Scarcity – real or unreal?

I remember an ad that shows a woman sitting at a kitchen table, looking longingly at a container of coffee; she reaches for it, and her roof flies off.

The message was that some people need to make choices that many of us don’t need to make, because they live constantly with financial scarcity.

I can recall when first becoming a therapist how thirsty I was to build my business. Even though I knew I was wrong to feel it, I would have a hard time recommending another therapist. At that time I was very much driven by the feeling that there were way more therapists than clients.

To be fair, when I began as a therapist, the field of therapy wasn’t as well accepted as it is now, so I had some justification for my feelings. Even so, what I felt wasn’t real. It was made up by my fear of not making it.

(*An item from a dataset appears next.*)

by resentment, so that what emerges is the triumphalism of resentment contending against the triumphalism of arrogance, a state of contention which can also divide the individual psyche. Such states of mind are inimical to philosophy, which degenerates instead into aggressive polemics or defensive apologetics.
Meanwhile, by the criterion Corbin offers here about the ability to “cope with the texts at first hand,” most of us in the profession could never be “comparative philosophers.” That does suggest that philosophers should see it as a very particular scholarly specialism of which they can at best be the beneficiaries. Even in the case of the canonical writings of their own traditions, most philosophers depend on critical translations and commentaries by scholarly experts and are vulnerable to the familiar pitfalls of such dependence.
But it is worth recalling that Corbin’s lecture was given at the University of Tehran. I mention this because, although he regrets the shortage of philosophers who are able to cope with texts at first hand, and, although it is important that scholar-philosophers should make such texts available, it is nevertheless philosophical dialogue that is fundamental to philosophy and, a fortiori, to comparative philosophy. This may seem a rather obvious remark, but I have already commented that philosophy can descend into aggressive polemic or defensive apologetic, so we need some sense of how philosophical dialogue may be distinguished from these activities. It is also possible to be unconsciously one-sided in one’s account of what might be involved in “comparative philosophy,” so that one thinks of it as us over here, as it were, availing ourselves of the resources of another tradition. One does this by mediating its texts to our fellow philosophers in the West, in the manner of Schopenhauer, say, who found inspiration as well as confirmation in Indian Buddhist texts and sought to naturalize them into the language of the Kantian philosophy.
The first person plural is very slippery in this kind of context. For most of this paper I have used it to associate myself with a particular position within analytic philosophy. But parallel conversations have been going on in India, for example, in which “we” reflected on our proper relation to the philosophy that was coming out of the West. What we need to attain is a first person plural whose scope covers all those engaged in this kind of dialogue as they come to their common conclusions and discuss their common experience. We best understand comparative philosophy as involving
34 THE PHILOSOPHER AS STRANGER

Sometimes scarcity is real in terms of limited available resources. It might be money. It might also be other limited resources. Or it might be time.  When it’s real, that always makes choices harder, not only because we need to prioritize and let things go, but because feeling that scarcity makes us anxious; and when we’re anxious we can’t think as well as when we’re relaxed.

There are studies that show that when we’re in a situation where we feel there is scarcity, we don’t function as well.

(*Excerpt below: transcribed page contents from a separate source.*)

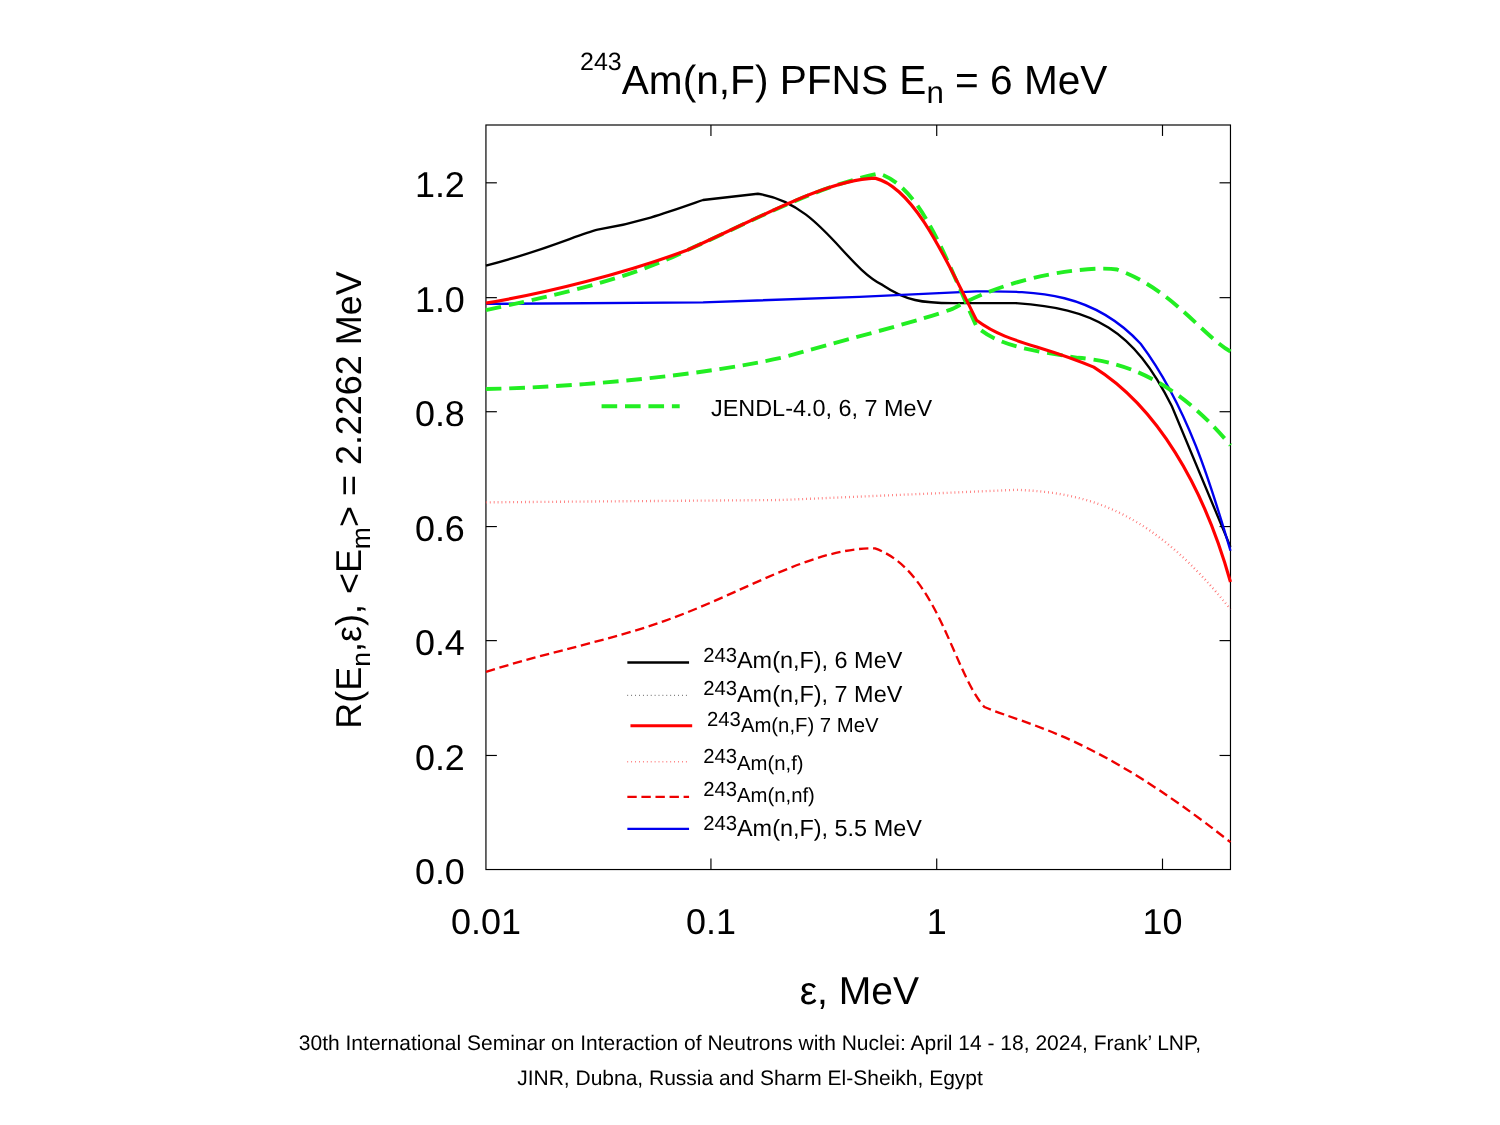243Am(n,F) PFNS En = 6 MeV
1.2
1.0
0.8
0.6
0.4
0.2
0.0
0.01
0.1
1
10
ε, MeV
R(En,ε), <Em> = 2.2262 MeV
JENDL-4.0, 6, 7 MeV
243Am(n,F), 6 MeV
243Am(n,F), 7 MeV
243Am(n,F) 7 MeV
243Am(n,f)
243Am(n,nf)
243Am(n,F), 5.5 MeV
30th International Seminar on Interaction of Neutrons with Nuclei: April 14 - 18, 2024, Frank’ LNP,
JINR, Dubna, Russia and Sharm El-Sheikh, Egypt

If you find yourself with a lack of resources, or feel you don’t have enough time, here are 3 things you can do to help reduce your anxiety:

  1. Before you do anything else, sit down and take 5 long slow breaths – 5 seconds in and 5 seconds out. That alone will bring down the anxiety and help you think more clearly.
  2. Do a reality check: is it really true that there isn’t enough time, or money or resources? Or, are you triggered by past events that didn’t turn out well because of a lack of time or resources?
  3. If it’s real, then there are 3 things you can do to bring your resources in line with what you’re trying to accomplish – reduce the scope, farm out some of the parts, or make it worth your while.

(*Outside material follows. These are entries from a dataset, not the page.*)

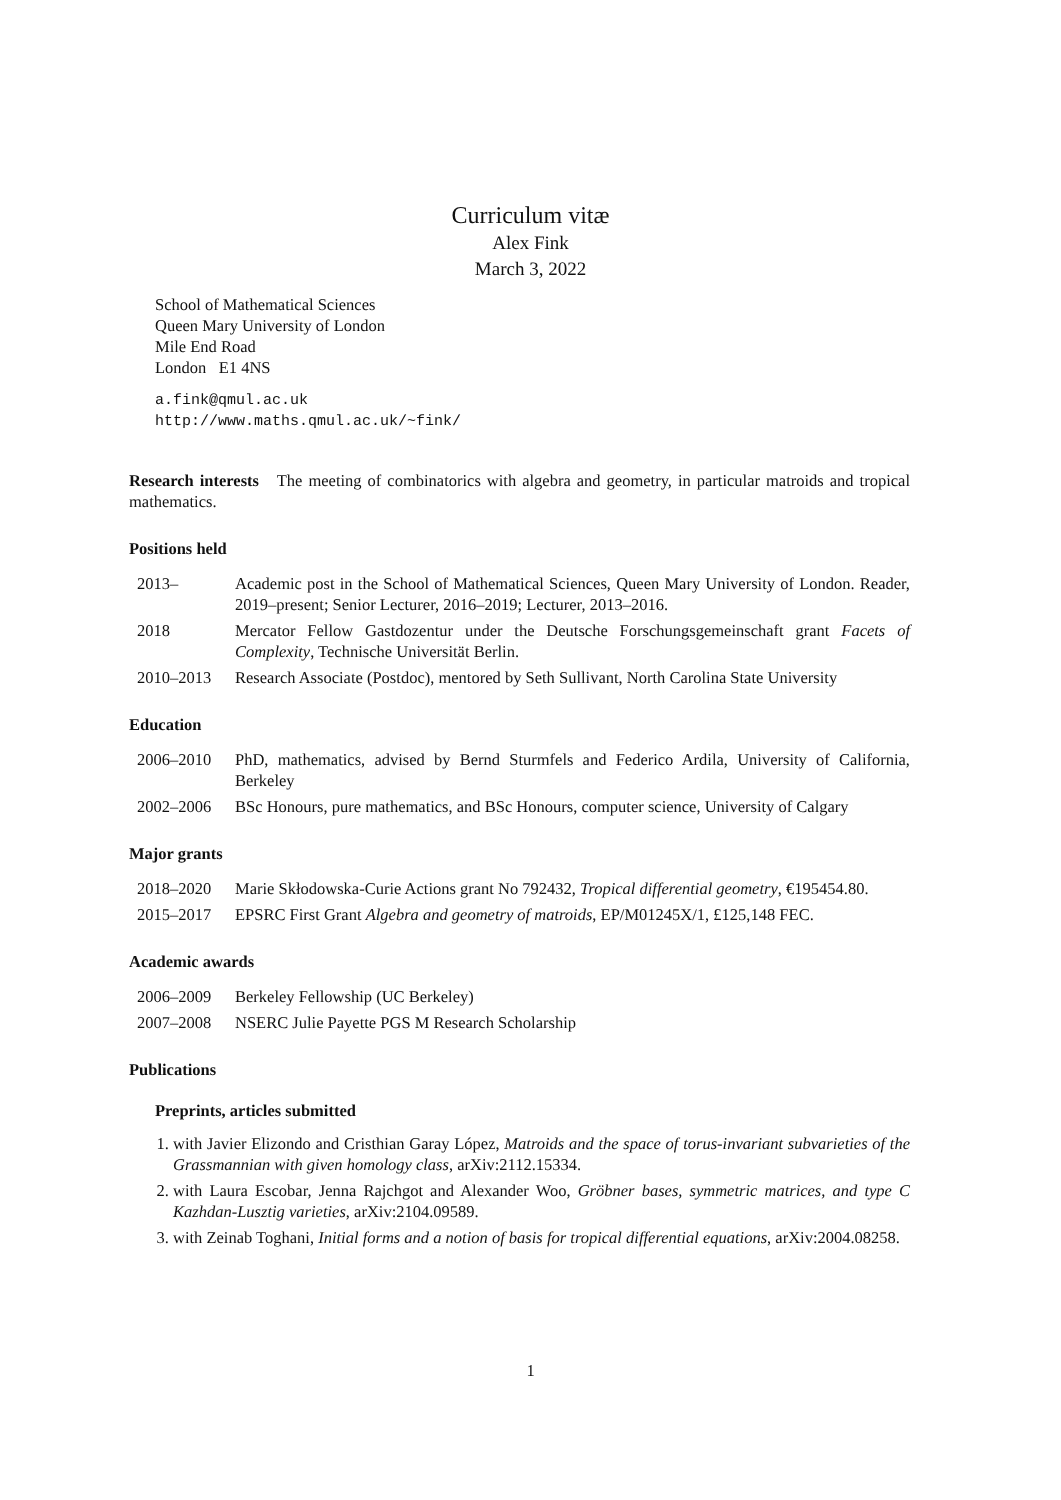Curriculum vitæ
Alex Fink
March 3, 2022
School of Mathematical Sciences
Queen Mary University of London
Mile End Road
London E1 4NS
a.fink@qmul.ac.uk
http://www.maths.qmul.ac.uk/~fink/
Research interests The meeting of combinatorics with algebra and geometry, in particular matroids and tropical mathematics.
Positions held
2013– Academic post in the School of Mathematical Sciences, Queen Mary University of London. Reader, 2019–present; Senior Lecturer, 2016–2019; Lecturer, 2013–2016.
2018 Mercator Fellow Gastdozentur under the Deutsche Forschungsgemeinschaft grant Facets of Complexity, Technische Universität Berlin.
2010–2013 Research Associate (Postdoc), mentored by Seth Sullivant, North Carolina State University
Education
2006–2010 PhD, mathematics, advised by Bernd Sturmfels and Federico Ardila, University of California, Berkeley
2002–2006 BSc Honours, pure mathematics, and BSc Honours, computer science, University of Calgary
Major grants
2018–2020 Marie Skłodowska-Curie Actions grant No 792432, Tropical differential geometry, €195454.80.
2015–2017 EPSRC First Grant Algebra and geometry of matroids, EP/M01245X/1, £125,148 FEC.
Academic awards
2006–2009 Berkeley Fellowship (UC Berkeley)
2007–2008 NSERC Julie Payette PGS M Research Scholarship
Publications
Preprints, articles submitted
1. with Javier Elizondo and Cristhian Garay López, Matroids and the space of torus-invariant subvarieties of the Grassmannian with given homology class, arXiv:2112.15334.
2. with Laura Escobar, Jenna Rajchgot and Alexander Woo, Gröbner bases, symmetric matrices, and type C Kazhdan-Lusztig varieties, arXiv:2104.09589.
3. with Zeinab Toghani, Initial forms and a notion of basis for tropical differential equations, arXiv:2004.08258.
1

Reduce the scope: decide what’s important, then focus only on that. One way to decide is listing everything you feel needs doing, then assign each one with one of 3 markers – U for urgent, I for important, and N for nice-to-have.  Then eliminate all the U’s and N’s and focus only on the I’s.  things that feel urgent are rarely life-shattering if they don’t happen – they simply feel that way. Nice-to-haves are exactly that – nice to have once the important things are done.  One thing to keep in mind is that small rewards are important, not simply nice to have.

Farm it out: there are a lot of things in my practice I don’t really like to do. When I have to do them, I procrastinate, waste time, and don’t do a very good job getting them done. Things like bookkeeping, sending reminders, marketing are a few of these. If I can, I’d gladly pay others to do them, or barter with others with those skills in exchange for something I could do that they want. If that isn’t possible, then I’d have to find some way to make it worth my while.

Make it worth your while: I’ve only ever found two ways to make this work – either by adding an element of pleasure, or one of mastery. With bookkeeping for instance, I make sure to do that weekly: it doesn’t take long and my accountant is both happy and relieved at year’s end.  I learned the wisdom of that after slaving through 4 months’ worth of bills and receipts. That motivated me to find a better way. Now, I feel like I’ve mastered a formerly onerous task. Adding an element of pleasure is something that really makes a task worthwhile and can take as many forms as you can creatively make up; anything from breaking for afternoon tea, to chatting with a co-worker or neighbour over coffee for a few minutes, to moving your office to your back yard when it’s lovely out.

Scarcity creates problems that make it hard to succeed. Sometimes it’s something we feel that is more about past experiences, and sometimes it’s real and needs to be dealt with. Most of us will encounter it; I hope it helps you to know how.

Quote of the Week

Having the least usually forces us to make the most of what we have.